Pediatric and Adult Low-Grade Gliomas: Where Do the Differences Lie?

Abstract

Two thirds of pediatric gliomas are classified as low-grade (LGG), while in adults only around 20% of gliomas are low-grade. However, these tumors do not only differ in their incidence but also in their location, behavior and, subsequently, treatment. Pediatric LGG constitute 65% of pilocytic astrocytomas, while in adults the most commonly found histology is diffuse low-grade glioma (WHO II), which mostly occurs in eloquent regions of the brain, while its pediatric counterpart is frequently found in the infratentorial compartment. The different tumor locations require different skillsets from neurosurgeons. In adult LGG, a common practice is awake surgery, which is rarely performed on children. On the other hand, pediatric neurosurgeons are more commonly confronted with infratentorial tumors causing hydrocephalus, which more often require endoscopic or shunt procedures to restore the cerebrospinal fluid flow. In adult and pediatric LGG surgery, gross total excision is the primary treatment strategy. Only tumor recurrences or progression warrant adjuvant therapy with either chemo- or radiotherapy. In pediatric LGG, MEK inhibitors have shown promising initial results in treating recurrent LGG and several ongoing trials are investigating their role and safety. Moreover, predisposition syndromes, such as neurofibromatosis or tuberous sclerosis complex, can increase the risk of developing LGG in children, while in adults, usually no tumor growth in these syndromes is observed. In this review, we discuss and compare the differences between pediatric and adult LGG, emphasizing that pediatric LGG should not be approached and managed in the same way as adult LCG.

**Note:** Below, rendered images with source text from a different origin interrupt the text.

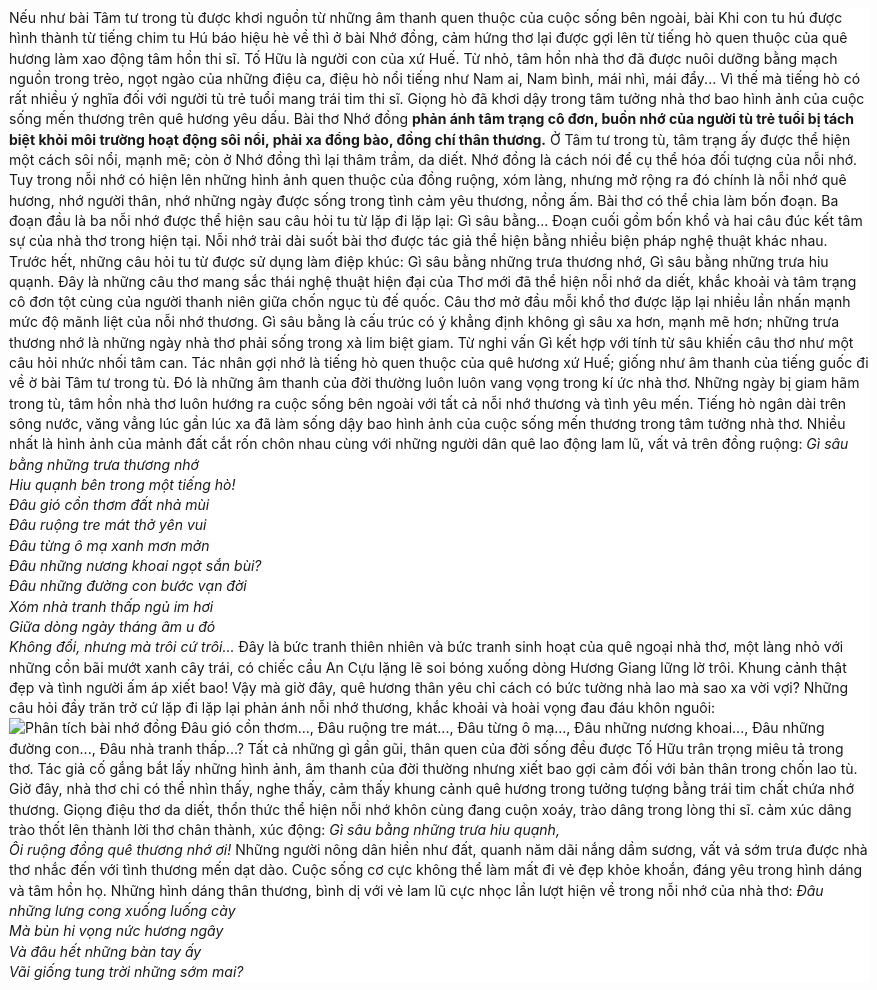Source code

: Nếu như bài Tâm tư trong tù được khơi nguồn từ những âm thanh quen thuộc của cuộc sống bên ngoài, bài Khi con tu hú được hình thành từ tiếng chim tu Hú báo hiệu hè về thì ở bài Nhớ đồng, cảm hứng thơ lại được gợi lên từ tiếng hò quen thuộc của quê hương làm xao động tâm hồn thi sĩ.
Tố Hữu là người con của xứ Huế. Từ nhỏ, tâm hồn nhà thơ đã được nuôi dưỡng bằng mạch nguồn trong trẻo, ngọt ngào của những điệu ca, điệu hò nổi tiếng như Nam ai, Nam bình, mái nhì, mái đẩy... Vì thế mà tiếng hò có rất nhiều ý nghĩa đối với người tù trẻ tuổi mang trái tim thi sĩ. Giọng hò đã khơi dậy trong tâm tưởng nhà thơ bao hình ảnh của cuộc sống mến thương trên quê hương yêu dấu.
Bài thơ Nhớ đồng **phản ánh tâm trạng cô đơn, buồn nhớ của người tù trẻ tuổi bị tách biệt khỏi môi trường hoạt động sôi nổi, phải xa đổng bào, đồng chí thân thương.** Ở Tâm tư trong tù, tâm trạng ấy được thể hiện một cách sôi nổi, mạnh mẽ; còn ở Nhớ đồng thì lại thâm trầm, da diết. Nhớ đồng là cách nói để cụ thể hóa đối tượng của nỗi nhớ. Tuy trong nỗi nhớ có hiện lên những hình ảnh quen thuộc của đồng ruộng, xóm làng, nhưng mở rộng ra đó chính là nỗi nhớ quê hương, nhớ người thân, nhớ những ngày được sống trong tình cảm yêu thương, nồng ấm.
Bài thơ có thể chia làm bốn đoạn. Ba đoạn đầu là ba nỗi nhớ được thể hiện sau câu hỏi tu từ lặp đi lặp lại: Gì sâu bằng... Đoạn cuối gồm bốn khổ và hai câu đúc kết tâm sự của nhà thơ trong hiện tại.
Nỗi nhớ trải dài suốt bài thơ được tác giả thể hiện bằng nhiều biện pháp nghệ thuật khác nhau. Trước hết, những câu hỏi tu từ được sử dụng làm điệp khúc: Gì sâu bằng những trưa thương nhớ, Gì sâu bằng những trưa hiu quạnh. Đây là những câu thơ mang sắc thái nghệ thuật hiện đại của Thơ mới đã thể hiện nỗi nhớ da diết, khắc khoải và tâm trạng cô đơn tột cùng của người thanh niên giữa chốn ngục tù đế quốc.
Câu thơ mở đầu mỗi khổ thơ được lặp lại nhiều lần nhấn mạnh mức độ mãnh liệt của nỗi nhớ thương. Gì sâu bằng là cấu trúc có ý khẳng định không gì sâu xa hơn, mạnh mẽ hơn; những trưa thương nhớ là những ngày nhà thơ phải sống trong xà lim biệt giam. Từ nghi vấn Gì kết hợp với tính từ sâu khiến câu thơ như một câu hỏi nhức nhối tâm can. Tác nhân gợi nhớ là tiếng hò quen thuộc của quê hương xứ Huế; giống như âm thanh của tiếng guốc đi về ờ bài Tâm tư trong tù. Đó là những âm thanh của đời thường luôn luôn vang vọng trong kí ức nhà thơ.
Những ngày bị giam hãm trong tù, tâm hồn nhà thơ luôn hướng ra cuộc sống bên ngoài với tất cả nỗi nhớ thương và tình yêu mến. Tiếng hò ngân dài trên sông nước, văng vẳng lúc gần lúc xa đã làm sống dậy bao hình ảnh của cuộc sống mến thương trong tâm tưởng nhà thơ. Nhiều nhất là hình ảnh của mảnh đất cắt rốn chôn nhau cùng với những người dân quê lao động lam lũ, vất vả trên đồng ruộng:
_Gì sâu bằng những trưa thương nhớ_  
 _Hiu quạnh bên trong một tiếng hò\!_  
_Đâu gió cồn thơm đất nhả mùi_  
 _Đâu ruộng tre mát thở yên vui_  
 _Đâu từng ô mạ xanh mơn mởn_  
 _Đâu những nương khoai ngọt sắn bùi?_  
_Đâu những đường con bước vạn đời_  
 _Xóm nhà tranh thấp ngủ im hơi_  
 _Giữa dòng ngày tháng âm u đó_  
 _Không đổi, nhưng mà trôi cứ trôi..._
Đây là bức tranh thiên nhiên và bức tranh sinh hoạt của quê ngoại nhà thơ, một làng nhỏ với những cồn bãi mướt xanh cây trái, có chiếc cầu An Cựu lặng lẽ soi bóng xuống dòng Hương Giang lững lờ trôi. Khung cảnh thật đẹp và tình người ấm áp xiết bao\! Vậy mà giờ đây, quê hương thân yêu chỉ cách có bức tường nhà lao mà sao xa vời vợi? Những câu hỏi đầy trăn trở cứ lặp đi lặp lại phản ánh nỗi nhớ thương, khắc khoải và hoài vọng đau đáu khôn nguôi:
![Phân tích bài nhớ đồng](https://i.vdoc.vn/data/image/2015/11/18/nho-dong.jpg)
Đâu gió cồn thơm..., Đâu ruộng tre mát..., Đâu từng ô mạ..., Đâu những nương khoai..., Đâu những đường con..., Đâu nhà tranh thấp...? Tất cả những gì gần gũi, thân quen của đời sống đều được Tố Hữu trân trọng miêu tả trong thơ. Tác giả cố gắng bắt lấy những hình ảnh, âm thanh của đời thường nhưng xiết bao gợi cảm đối với bản thân trong chốn lao tù. Giờ đây, nhà thơ chi có thể nhìn thấy, nghe thấy, cảm thấy khung cảnh quê hương trong tưởng tượng bằng trái tim chất chứa nhớ thương.
Giọng điệu thơ da diết, thổn thức thể hiện nỗi nhớ khôn cùng đang cuộn xoáy, trào dâng trong lòng thi sĩ. cảm xúc dâng trào thốt lên thành lời thơ chân thành, xúc động:
_Gì sâu bằng những trưa hiu quạnh,_  
_Ôi ruộng đồng quê thương nhớ ơi\!_
Những người nông dân hiền như đất, quanh năm dãi nắng dầm sương, vất vả sớm trưa được nhà thơ nhắc đến với tình thương mến dạt dào. Cuộc sống cơ cực không thể làm mất đi vẻ đẹp khỏe khoắn, đáng yêu trong hình dáng và tâm hồn họ. Những hình dáng thân thương, bình dị với vẻ lam lũ cực nhọc lần lượt hiện về trong nỗi nhớ của nhà thơ:
_Đâu những lưng cong xuống luống cày_  
 _Mà bùn hi vọng nức hương ngây_  
 _Và đâu hết những bàn tay ấy_  
 _Vãi giống tung trời những sớm mai?_  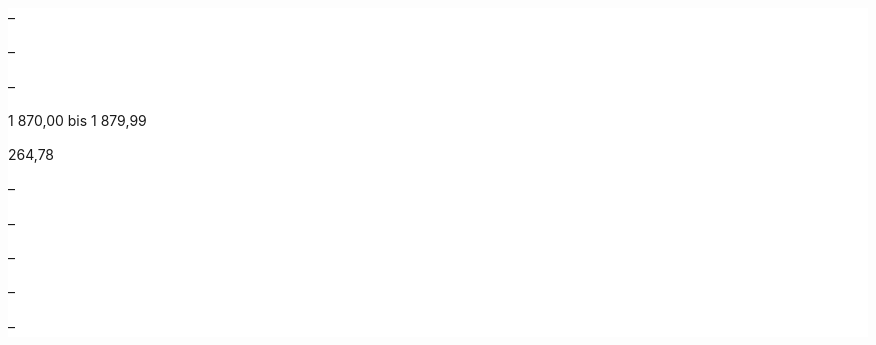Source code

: –

</td>

<td style="border-right: 0.5pt solid ; " align="char" valign="top" charoff="50">

–

</td>

<td style align="char" valign="top" charoff="50">

–

</td>

</tr>

<tr>

<td style="border-right: 0.5pt solid ; " align="center" valign="top" charoff="50">

1 870,00 bis 1 879,99

</td>

<td style="border-right: 0.5pt solid ; " align="char" valign="top" charoff="50">

264,78

</td>

<td style="border-right: 0.5pt solid ; " align="char" valign="top" charoff="50">

–

</td>

<td style="border-right: 0.5pt solid ; " align="char" valign="top" charoff="50">

–

</td>

<td style="border-right: 0.5pt solid ; " align="char" valign="top" charoff="50">

–

</td>

<td style="border-right: 0.5pt solid ; " align="char" valign="top" charoff="50">

–

</td>

<td style align="char" valign="top" charoff="50">

–

</td>

</tr>

<tr>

Keywords: malignant transformation; pediatric low-grade glioma.

Figure 1

A 21-year-old male, presenting with a generalized seizure. (A) Flair hyperintense fronto-temporal tumor of 8.6 × 4.5 × 5 cm with central hypointensity suggestive of aLGG. (B) T1 hypointense tumor surrounded by the vessels of the sylvian fissure. (C) Postoperative imaging after awake fronto-temporal craniotomy and partial tumor resection due to language impairment intraoperatively.

Figure 2

A 16-year-old girl previously diagnosed with TSC and presenting with acute headaches and vomiting. (A) Acute obstructive hydrocephalus and edema due to T2 hypointense lesion in the right frontal horn. (B) Contrast enhancing lesion in the right frontal horn suggestive of SEGA in the context of TSC. (C) Postoperative scan with reduction of ventricular size and showing complete resection of the SEGA.

Figure 3

An 11-year-old boy presenting with headaches and blurry vision. (A) Preoperative MRI scan showing a 6.1 × 4.0 × 3.4 cm T2 hyperintense and contrast enhancing (not shown) lesion suggestive of (non-NF) optic pathway glioma. (B) Postoperative MRI scan after partial resection with tumor rest in the optic pathway. Histology confirmed a BRAF600 mutated pilocytic astrocytoma. (C) Follow-up MRI scan after 4 weeks of MEK inhibitor treatment showing a nearly complete regression of the tumor.

Figure 4

An 8 year-old girl undergoing treatment for congenital scoliosis. (A) MRI head carried out in the setting of her scoliosis work-up showed an incidental finding of a T2 hyperintense cerebellar lesion (B) Interval scan after 6 months showed a spontaneous regression of the lesion. No resection or biopsy was attempted.